Zohan’s presentation isn’t quite as “silky smooth” as Scrappy Coco might have liked. (Scrappy Coco is the name Zohan adopts when he fakes his death to become — I’m not kidding — a Brooklyn hairdresser. And an out-of-touch hairdresser at that: He’s stuck between the disco and Flock of Seagulls eras. I guess Amazon doesn’t deliver Paul Mitchell annual hair-style-update books to Israel.) One over-the-top, crude theme makes it inappropriate for the kids. But a movie that makes serious jokes about Hezbollah and Hamas probably has to have an element of the overwhelmingly silly; and you probably didn’t want to take your kids to a Hezbollah-joking movie anyway.

In Zohan, you meet terrorists who are terrorists because it’s all they know. You meet Arabs and Jews who have done their best to escape that world, emigrating to the United States, finding themselves living in the same kind of tight us vs. them ’hood, only without the wall or the wailing. It can feel a little bit like a give-the-world-a-Coke commercial at times, but for the most part it avoids the saccharine. Zohan manages to be full of humanity without making excuses or searching for root causes.

Full disclosure: I’ve been to Happy Madison’s Culver City offices and I’ve seen the ping-pong table. I’m partial to these smart, good guys with their love of country, astute awareness of the world they live in, and dedication to entertaining both themselves and others. They know the power of humor and of not taking themselves too seriously — and they’re not afraid to take it to the most un-p.c. of places. “Shut up and make people laugh” might be their motto, and explain a lot of Zohan.

If you’re looking for a serious movie, Don’t Mess with the Zohan is not for you, as the movies’ ads might already have made clear. But if you want to laugh, can handle some cringing, and don’t want to completely leave behind the reality of war in the holiest of lands, Zohan is fresh, fearless, and fun.

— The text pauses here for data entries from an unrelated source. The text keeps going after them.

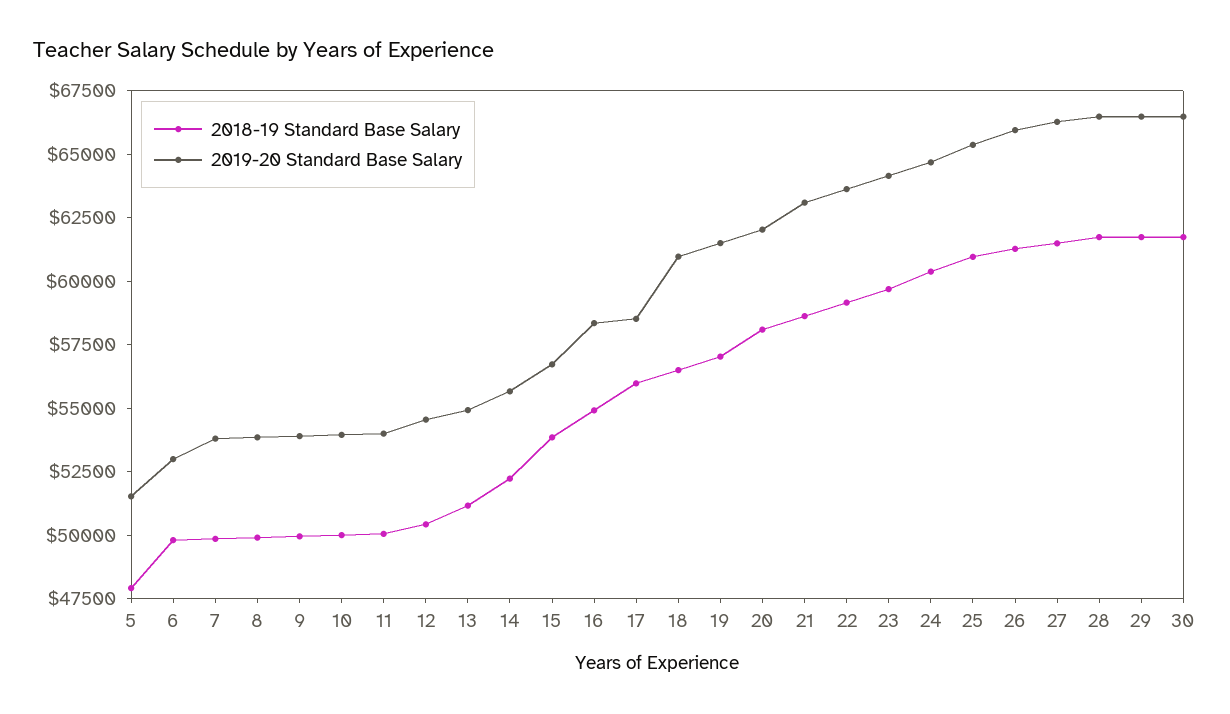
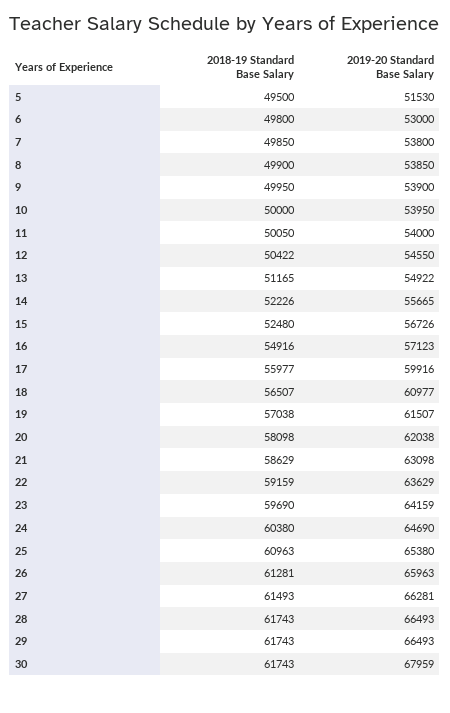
  {
    "2018-19 Standard Base Salary": {
-     "5": 48000,
+     "5": 49500,
      "6": 49800,
      "7": 49850,
      "8": 49900,
      "9": 49950,
      "10": 50000,
      "11": 50050,
      "12": 50422,
      "13": 51165,
      "14": 52226,
-     "15": 54000,
+     "15": 52480,
      "16": 54916,
      "17": 55977,
      "18": 56507,
      "19": 57038,
      "20": 58098,
      "21": 58629,
      "22": 59159,
      "23": 59690,
      "24": 60380,
      "25": 60963,
      "26": 61281,
      "27": 61493,
      "28": 61743,
      "29": 61743,
      "30": 61743
    },
    "2019-20 Standard Base Salary": {
      "5": 51530,
      "6": 53000,
      "7": 53800,
      "8": 53850,
      "9": 53900,
      "10": 53950,
      "11": 54000,
      "12": 54550,
      "13": 54922,
      "14": 55665,
      "15": 56726,
-     "16": 58500,
+     "16": 57123,
-     "17": 58500,
+     "17": 59916,
      "18": 60977,
      "19": 61507,
      "20": 62038,
      "21": 63098,
      "22": 63629,
      "23": 64159,
      "24": 64690,
      "25": 65380,
      "26": 65963,
      "27": 66281,
      "28": 66493,
      "29": 66493,
-     "30": 66500
+     "30": 67959
    }
  }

“Lather. Rinse. Save the world.” There have actually been more ridiculous diplomatic efforts in the real world. When Zohan’s mother announces to her fighting son, “They’ve been fighting for 2,000 years, it can’t be much longer,” we, along with Zohan, know it will be quite a while yet. So in the meantime — Muslims, Jews, Christians, all — why not sit down for a few laughs?